A glance down the list of summer-born children from my own school during the last six years reveals: caring friends; quiet leaders; a committed chairman of our Eco Council; innumerable musicians playing at grades 3 or 4 before they left us; gifted actors and orators; competitive sportsmen; children who have represented at county level for sport...and that’s before we come to scholarships or other high academic achievements! Similarly, 33 out of 83 colleagues here have birthdays in this timeframe, including our Safeguarding Lead, Director of Studies, Head of Science, Head of Early Years and our group’s Marketing Lead. It would seem disingenuous to talk of disadvantages when almost half of those helping to provide an advantage give evidence to the contrary!

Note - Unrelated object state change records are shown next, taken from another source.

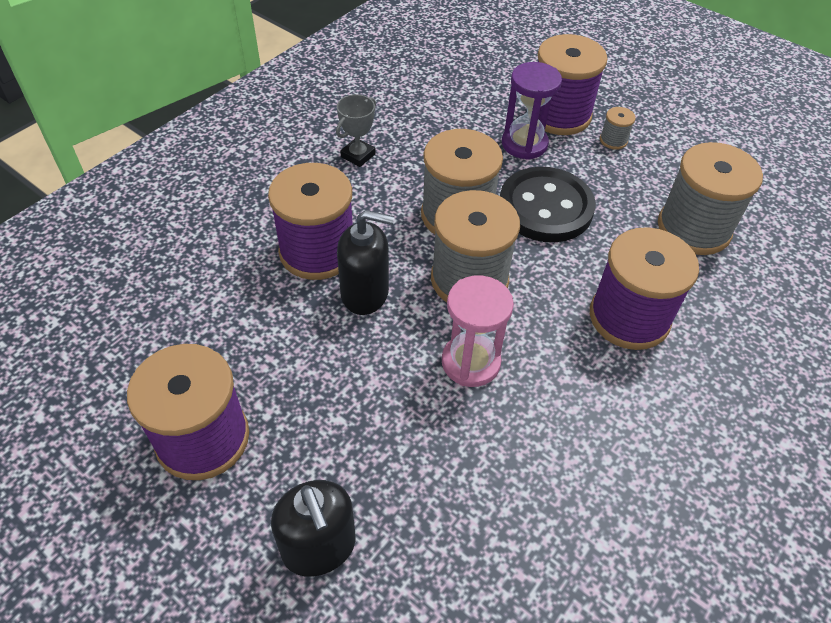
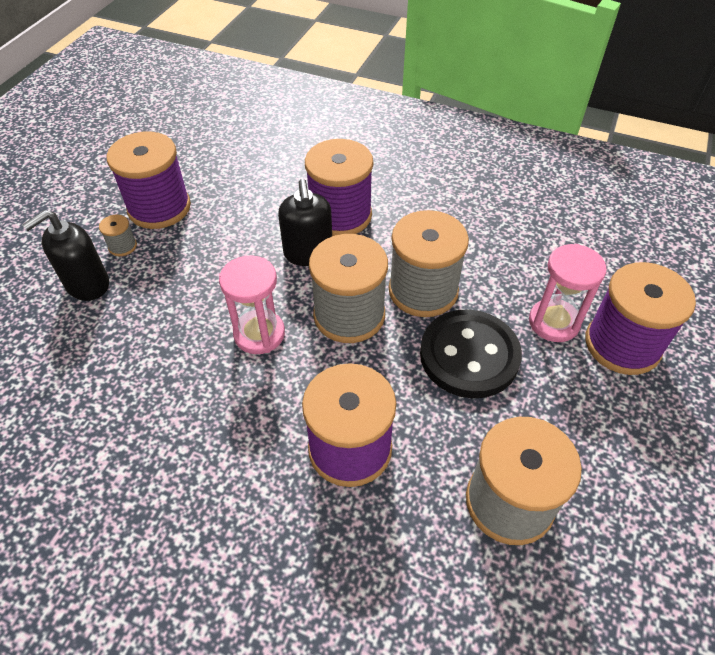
camera: 75 degrees right, 0 degrees up
grey trophy [336,94,376,167] -> none
purple hourglass [502,62,562,160] -> pink hourglass [529,244,607,342]
grey spool [600,107,636,150] -> grey spool moved to [99,214,137,256]

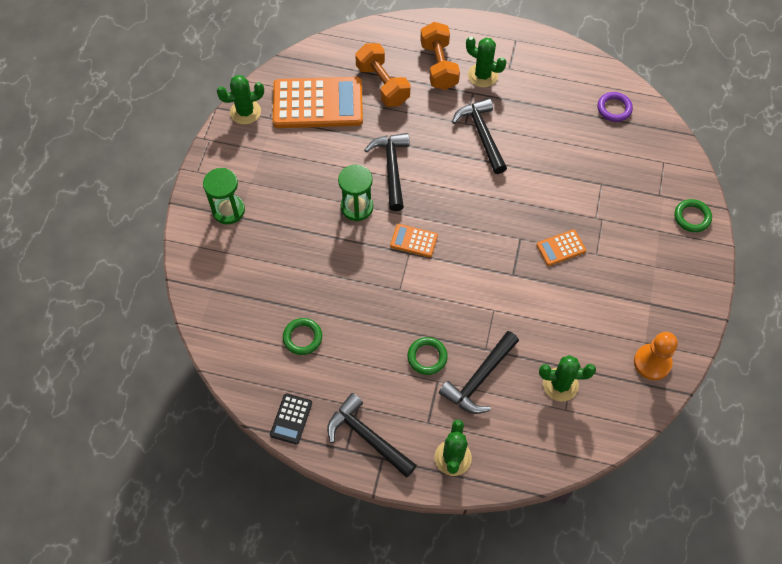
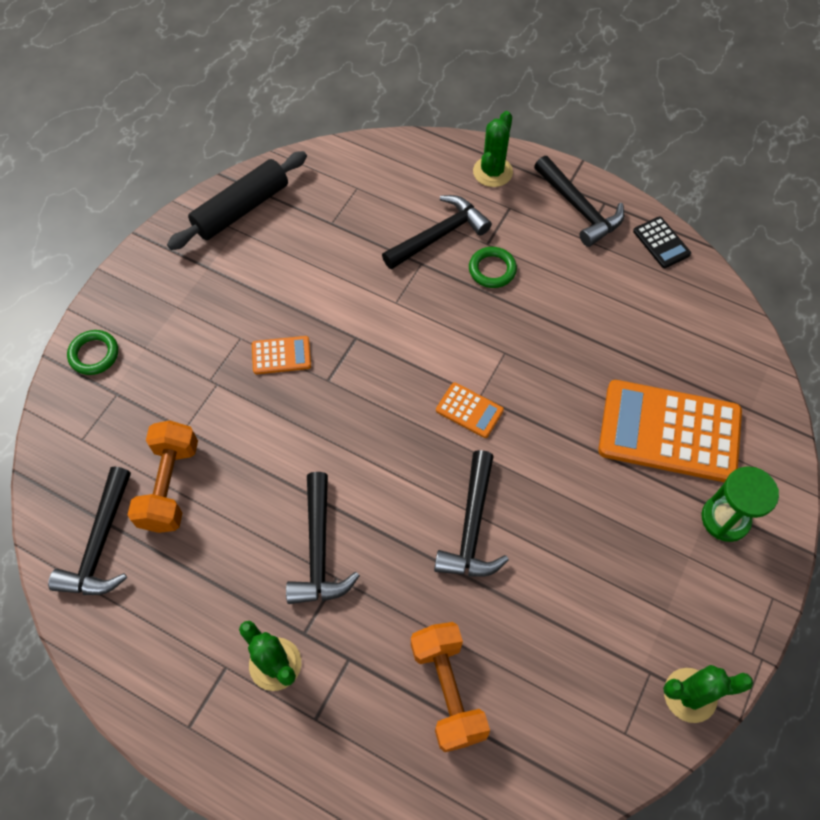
camera: 165 degrees left, 0 degrees up
black calculator [270,393,312,445] -> black calculator turned 120 degrees clockwise [633,216,691,268]
orange calculator [273,77,363,128] -> orange calculator moved to [598,380,742,483]
green ring [283,318,322,355] -> none
green hourglass [338,165,373,221] -> none
orange dumbbell [420,22,460,90] -> orange dumbbell moved to [128,420,198,533]
green cactus [539,355,596,401] -> none
purple ring [597,92,633,122] -> black hammer [48,466,131,595]
orange pawn [634,332,678,380] -> black rolling pin [167,151,307,250]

In any given cohort there will always be an oldest and a youngest. In the UK, our academic calendar runs from September to August. It has become a common misconception that a child born in the final term would be disadvantaged because of this. One wonders: is this same argument played out in Australasia, where they operate a January - December academic year?
John Hattie’s meta-analysis of factors affecting student achievement does include ‘relative age within a class’ with a value of 0.45, meaning that it does have the potential to accelerate achievement. However, as it is number 96 on the list of influences, is this something to which we pay undue attention? There are other, stronger influences at play: notably, teacher estimates of achievement (1.62); collective teacher efficacy (1.57); self-reported grades (1.33); teacher credibility (0.9) and problem-solving teaching (0.61) being rated as higher contributory factors.
Likewise Sir Ken Robinson, in his seminal TED talk, highlighted the notion of the ‘Industrial Revolution’ model of schooling - the idea that pupils ‘manufactured’ between particular dates are packaged and then moved up each September. This is still with us, but is there an additional element, perhaps subconscious, where we still see those born towards the end of the time period as lacking in some way? Listening in staff rooms, it is less common to hear concerns expressed about the progress or development of autumn/winter-born children, whereas those born in the summer seem to attract an undue amount of attention.
As professionals, our own views and opinions about the children are important but we also have to be careful that we are not sowing the seeds of lifelong reasons for lack of attainment: “I was always told that I couldn’t do this/would do it more slowly/would do it later because I was born in the summer.” As we know from looking at each cohort of children that we teach, there are different skill sets that are not necessarily linked to the age of the child. Age and progress are not in linear correlation: there are many other factors at work in the background.
It is well-recognised that there are always differences in achievement levels, but there is still a feeling and acceptance that summer-born children should somehow be excused for lower achievement or poor behaviour because they were born later in the academic year. The reality is that some summer-born children are academically high-achieving; some are average; some are just not academic. The same applies to those born earlier in the year. It is worth considering whether parents excuse poor behaviour and a lack of academic success because their child was born in the summer. It is also worth reflecting on the messages that we, as an academic community are consciously and subconsciously giving back to them about this.